Dans le sillage d'une série d'autres groupes de médias américains, Gannett a annoncé mardi son intention de séparer ses journaux, dont le quotidien USA Today, de ses activités audiovisuelles et numériques.

«C'est le bon moment pour créer deux entreprises distinctes qui auront une croissance supérieure à celle réalisée sous la même enseigne», a affirmé la patronne de Gannett, Gracia Martore, lors d'une téléconférence présentant l'opération aux analystes.

Le groupe compte distribuer gratuitement à ses actionnaires les titres d'une nouvelle société où seront logées USA Today, le seul quotidien national du pays, mais aussi 81 quotidiens régionaux et plus de 200 publications.

Mme Martore restera à la tête de la seconde société, qui sera présente au sein d'un tiers des foyers américains avec un portefeuille de 46 chaînes locales de télévision et la plus grosse franchise pour les réseaux NBC et CBS. S'y ajouteront des activités numériques, comme CareerBuilder, le plus gros site d'offres d'emplois aux États-Unis, ou celui d'annonces automobiles Cars.com dont Gannett va racheter à d'autres entreprises du secteur les 73% qui lui manquaient encore au capital pour 1,8 milliard de dollars, a-t-il annoncé parallèlement mardi.

Les deux entités seront cotées en Bourse, Gannett assurant mardi que celle de presse n'aurait au départ «pratiquement aucune dette». L'objectif affiché est de mener à bien la scission d'ici mi-2015.

Manque de rentabilité 

Pour les analystes de la banque Barclays, «la séparation des activités dans les journaux aurait dû avoir lieu depuis longtemps».

Gannett s'efforçait en effet depuis un moment déjà de renforcer par des acquisitions ses activités dans la télévision, pour compenser le déclin de sa presse imprimée traditionnelle, confrontée comme le reste du secteur à la concurrence d'internet.

«Les journaux représentent 70% du chiffre d'affaires de Gannett, mais la diffusion télévisée produit 60% des bénéfices», relève aussi dans un blogue Ken Doctor, un analyste de la société de recherche Outsell spécialisé dans les médias, évoquant «une inadéquation claire d'un point de vue financier».

Mme Martore fait valoir que la scission «dégagera de la valeur importante pour les actionnaires à proche et moyen terme» et que chaque nouvelle entité «sera mieux à même de faire des acquisitions».

Des arguments similaires à ceux avancés ces derniers mois par d'autres groupes de médias diversifiés ayant eux aussi séparé leurs activités de presse de celles plus rentables dans l'audiovisuel.

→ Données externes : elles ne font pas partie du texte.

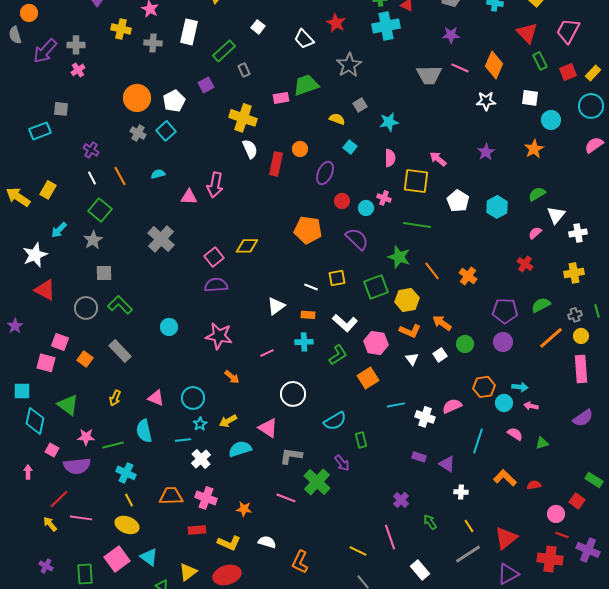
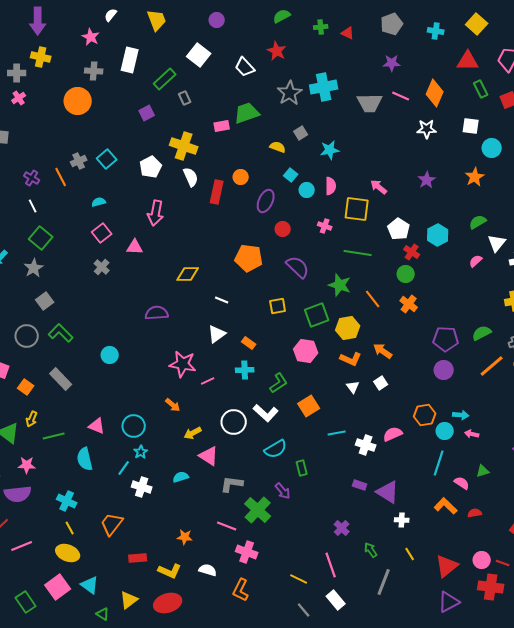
cyan cross: (386, 26) -> (324, 87), moved
white square: (258, 27) -> (199, 55), size x1.6
yellow cross: (121, 29) -> (41, 57), moved
red triangle: (527, 33) -> (468, 61), turned -45
orange circle: (137, 98) -> (78, 101), moved
white pentagon: (174, 101) -> (151, 167), moved
gray cross: (138, 133) -> (79, 161), turned 35
orange line: (120, 176) -> (61, 177), moved
pink triangle: (189, 197) -> (135, 247), moved
cyan circle: (366, 208) -> (307, 190), moved
gray cross: (161, 239) -> (102, 267), size x0.6
pink square: (214, 257) -> (102, 233), moved
red cross: (525, 264) -> (412, 252), moved
gray square: (104, 273) -> (45, 301), turned -36
white line: (311, 287) -> (222, 300), moved
orange rectangle: (308, 315) -> (249, 343), turned 32
white L-shape: (345, 323) -> (266, 413), moved
pink star: (219, 336) -> (183, 364), moved
pink hexagon: (376, 343) -> (306, 351), moved
green circle: (465, 344) -> (406, 274), moved
yellow arrow: (115, 398) -> (32, 419), moved
yellow arrow: (228, 421) -> (193, 433), moved
pink semicircle: (515, 434) -> (462, 483), moved
cyan line: (183, 440) -> (124, 468), turned -49
cyan line: (478, 441) -> (439, 463), moved
green line: (113, 445) -> (54, 436), moved
cyan semicircle: (240, 449) -> (181, 477), size x0.7
white cross: (201, 459) -> (142, 487), turned -30
purple triangle: (447, 464) -> (388, 492), size x1.4
orange trapezoid: (171, 496) -> (112, 524), turned -50
pink cross: (206, 498) -> (247, 552), moved
pink circle: (556, 514) -> (482, 560), moved
pink line: (81, 518) -> (22, 546), turned -30
gray line: (468, 554) -> (384, 582), moved, turned -36
white rectangle: (420, 570) -> (336, 600), moved
green rectangle: (85, 574) -> (26, 602), turned -30

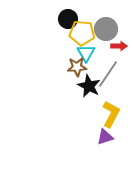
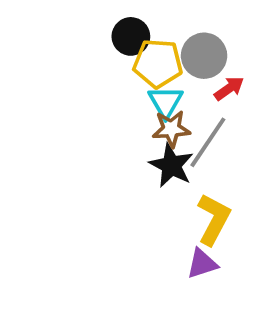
red arrow: (119, 46) -> (229, 88), turned -35
brown star: (77, 67) -> (171, 129), moved

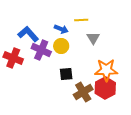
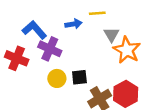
blue arrow: (61, 29) -> (73, 24), turned -32
yellow circle: (61, 46) -> (57, 78), moved
orange star: (106, 70) -> (127, 50), moved, turned 30

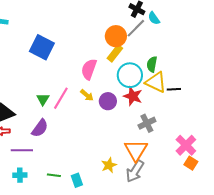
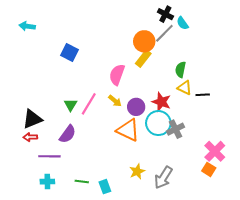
blue square: (42, 47) -> (70, 52), size x0.7
cyan circle: (130, 75) -> (158, 123), moved
yellow triangle: (156, 82) -> (185, 88), size x0.7
orange triangle: (136, 150) -> (128, 130), moved, turned -35
orange square: (191, 163) -> (209, 169), moved

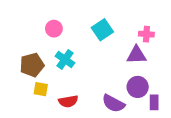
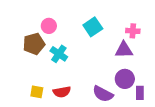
brown pentagon: (32, 65) -> (34, 44), moved
yellow square: (41, 89) -> (37, 92), moved

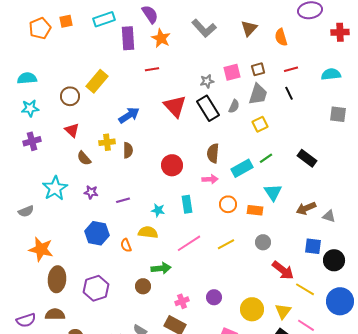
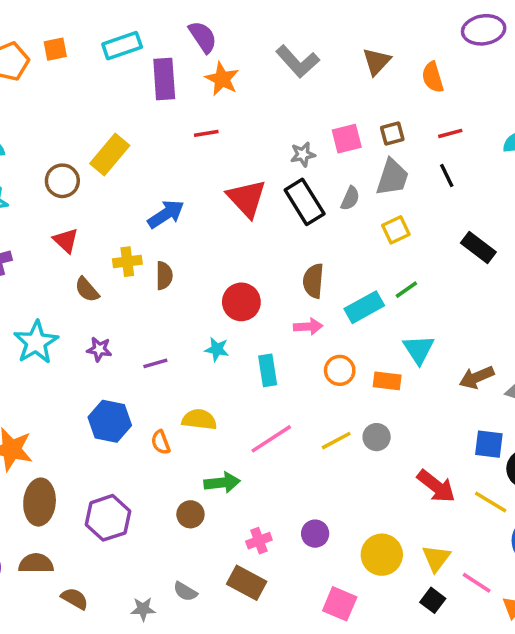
black rectangle: (307, 158) -> (478, 247), moved
cyan star: (158, 210) -> (217, 349), moved
gray circle: (263, 242) -> (377, 437), moved
yellow line: (305, 289) -> (491, 502), moved

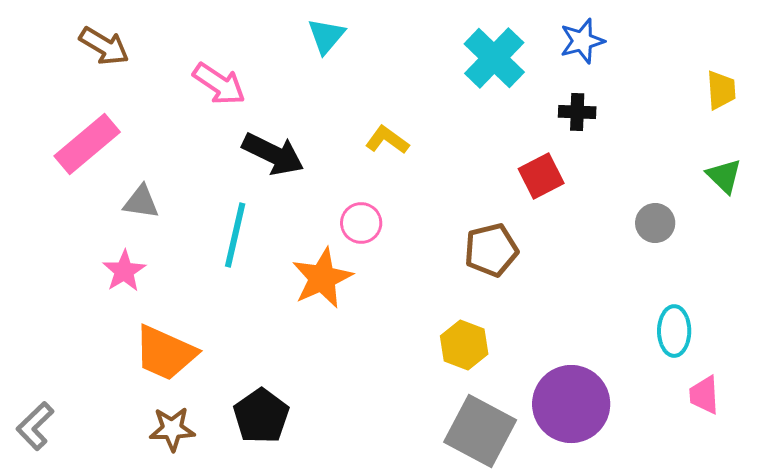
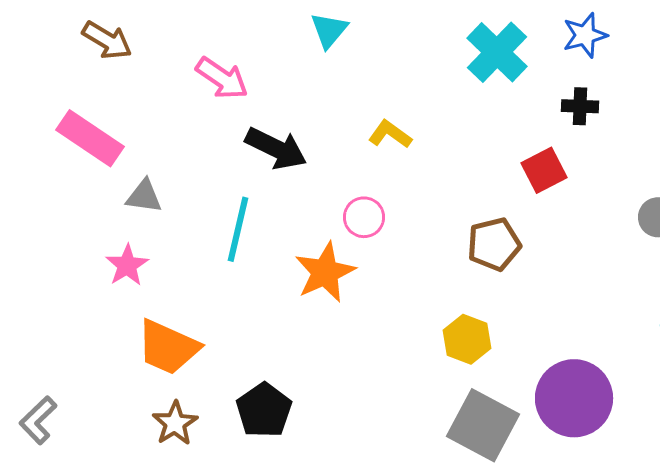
pink rectangle: (87, 144) -> (90, 138), turned 74
brown star: (172, 429) -> (175, 423), turned -30

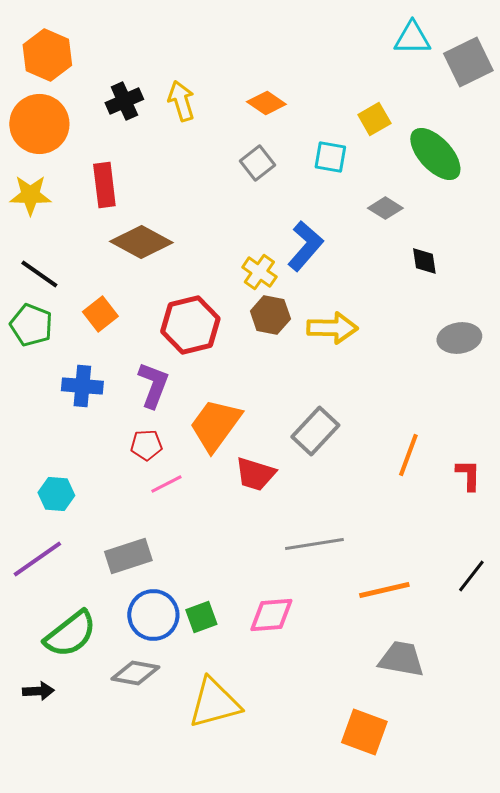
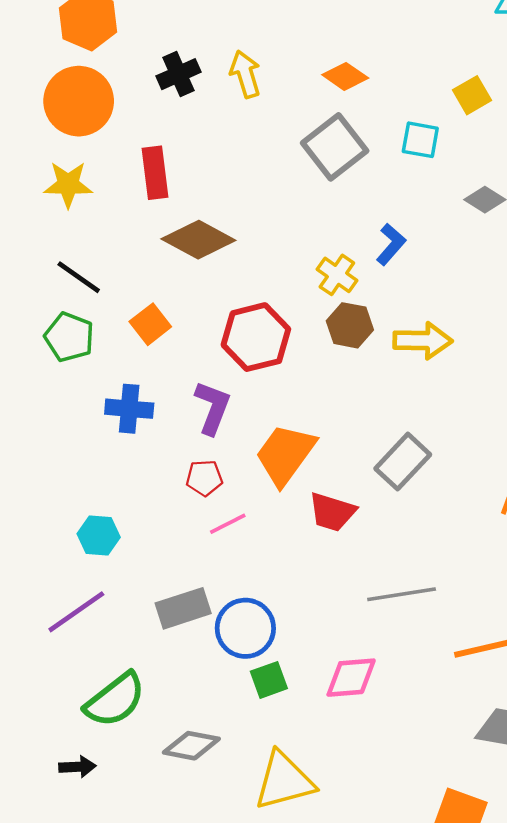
gray square: (257, 163) -> (335, 147), size x1.6
blue L-shape: (305, 246) -> (391, 244), size x0.7
blue circle: (153, 615) -> (245, 628), moved

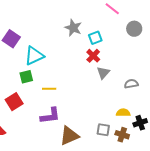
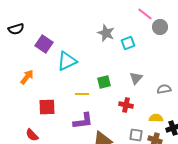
gray circle: (134, 29) -> (160, 27), moved
red cross: (93, 56) -> (126, 105), moved, turned -32
green square: (26, 77) -> (104, 82), moved
red square: (14, 102) -> (47, 107), turned 30

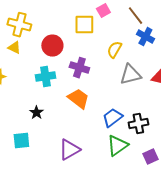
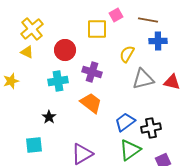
brown line: (135, 16) -> (148, 20), turned -42
yellow cross: (19, 25) -> (32, 29), turned 35
blue cross: (145, 37) -> (158, 41), turned -30

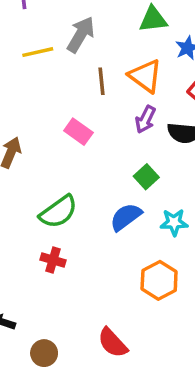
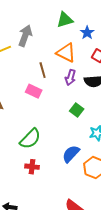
brown line: (101, 81) -> (43, 70), moved
blue semicircle: (126, 217) -> (71, 154), moved

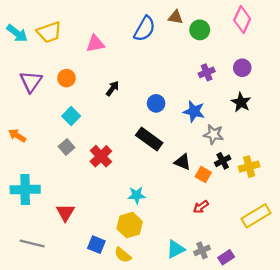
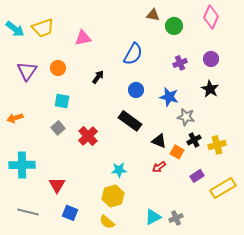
blue semicircle: (145, 29) -> (133, 54), moved
cyan square: (71, 116) -> (62, 101), turned -35
orange arrow: (17, 136) -> (15, 118), turned -49
red arrow: (201, 207) -> (159, 167), moved
blue square: (96, 245) -> (70, 213), moved
purple rectangle: (226, 257) -> (197, 176), moved

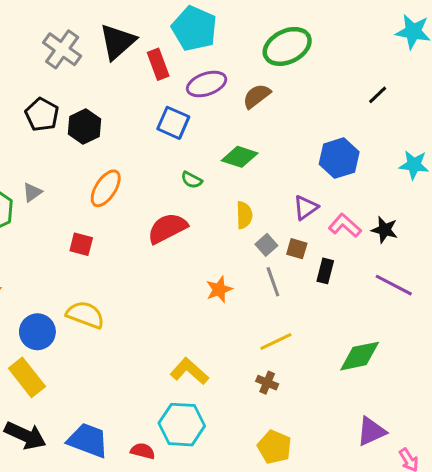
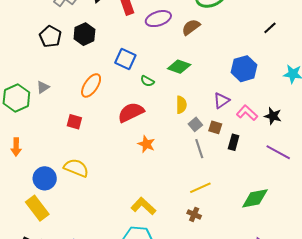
blue square: (173, 123) -> (125, 59), moved
black hexagon: (84, 126) -> (84, 34), moved
orange star: (219, 289) -> (146, 144), moved, turned -30

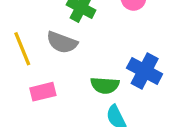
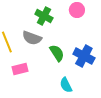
green semicircle: (105, 85) -> (57, 53), moved, turned -126

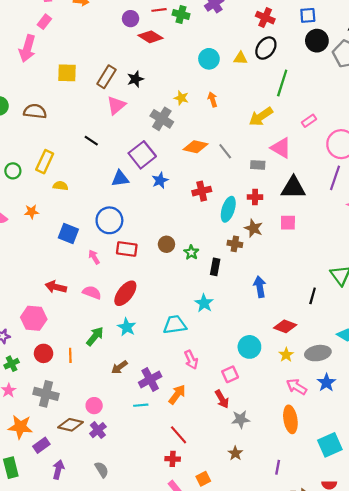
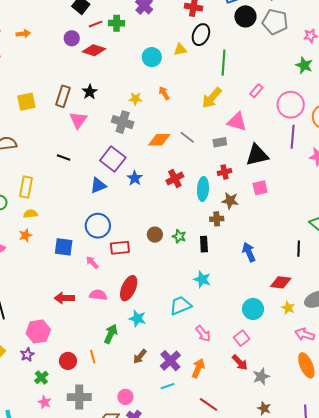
yellow semicircle: (60, 186) -> (30, 214), moved
pink hexagon: (34, 318) -> (38, 332), moved

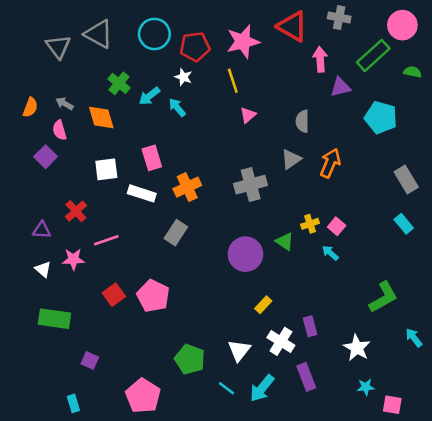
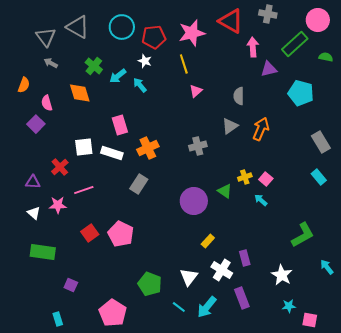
gray arrow: (65, 104) -> (51, 63), moved
white square: (106, 169) -> (84, 147), moved
gray cross: (251, 185) -> (198, 146), size x0.7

Le magnat Rupert Murdoch avait été l'un des premiers à scinder son empire, après un scandale d'écoutes illégales qui avaient éclaboussé certains de ses titres britanniques. Depuis fin 2013, ses activités d'édition (Harper Collins, Harlequin) et de presse (le Wall Street Journal, le Times de Londres) font partie de la société News Corp, tandis qu'une autre entreprise, 21st Century Fox, réunit les activités de télévision (Fox, BSkyB) et les studios de cinéma (20th Century Fox).

Le prestigieux quotidien Washington Post a aussi été cédé l'an passé par la famille Graham, son actionnaire depuis quatre générations, au patron-fondateur du distributeur en ligne Amazon Jeff Bezos. La holding familiale a en revanche conservé des stations de télévision locales, le site d'informations Slate ou encore le câblo-opérateur Cable One.

Il y a deux mois, c'est Time Warner qui finalisait la scission de sa filiale de magazine Time Inc, propriétaire des titres Time, People, Fortune ou Sports Illustrated.

Le groupe américain Tribune, propriétaire du Los Angeles Times, du Chicago Tribune, du Baltimore Sun et de 5 autres grands quotidiens, a pour sa part terminé en début de semaine leur scission, afin de se concentrer lui aussi sur la radio et la télévision.